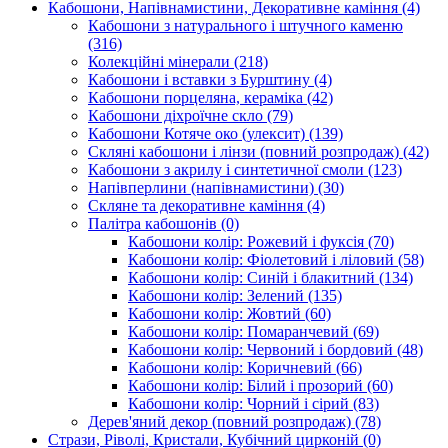
Кабошони, Напівнамистини, Декоративне каміння
(4)
Кабошони з натурального і штучного каменю
(316)
Колекційні мінерали
(218)
Кабошони і вставки з Бурштину
(4)
Кабошони порцеляна, кераміка
(42)
Кабошони діхроїчне скло
(79)
Кабошони Котяче око (улексит)
(139)
Скляні кабошони і лінзи (повний розпродаж)
(42)
Кабошони з акрилу і синтетичної смоли
(123)
Напівперлини (напівнамистини)
(30)
Скляне та декоративне каміння
(4)
Палітра кабошонів
(0)
Кабошони колір: Рожевий і фуксія
(70)
Кабошони колір: Фіолетовий і ліловий
(58)
Кабошони колір: Синій і блакитний
(134)
Кабошони колір: Зелений
(135)
Кабошони колір: Жовтий
(60)
Кабошони колір: Помаранчевий
(69)
Кабошони колір: Червоний і бордовий
(48)
Кабошони колір: Коричневий
(66)
Кабошони колір: Білий і прозорий
(60)
Кабошони колір: Чорний і сірий
(83)
Дерев'яний декор (повний розпродаж)
(78)
Стрази, Ріволі, Кристали, Кубічний цирконій
(0)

## Problem to solve
Could you reproduce the items word for word, beginning at the very start and continuing through the line containing "Кабошони колір: Жовтий", with that line included and the pictures omitted?

## Written answer
Кабошони, Напівнамистини, Декоративне каміння
(4)
Кабошони з натурального і штучного каменю
(316)
Колекційні мінерали
(218)
Кабошони і вставки з Бурштину
(4)
Кабошони порцеляна, кераміка
(42)
Кабошони діхроїчне скло
(79)
Кабошони Котяче око (улексит)
(139)
Скляні кабошони і лінзи (повний розпродаж)
(42)
Кабошони з акрилу і синтетичної смоли
(123)
Напівперлини (напівнамистини)
(30)
Скляне та декоративне каміння
(4)
Палітра кабошонів
(0)
Кабошони колір: Рожевий і фуксія
(70)
Кабошони колір: Фіолетовий і ліловий
(58)
Кабошони колір: Синій і блакитний
(134)
Кабошони колір: Зелений
(135)
Кабошони колір: Жовтий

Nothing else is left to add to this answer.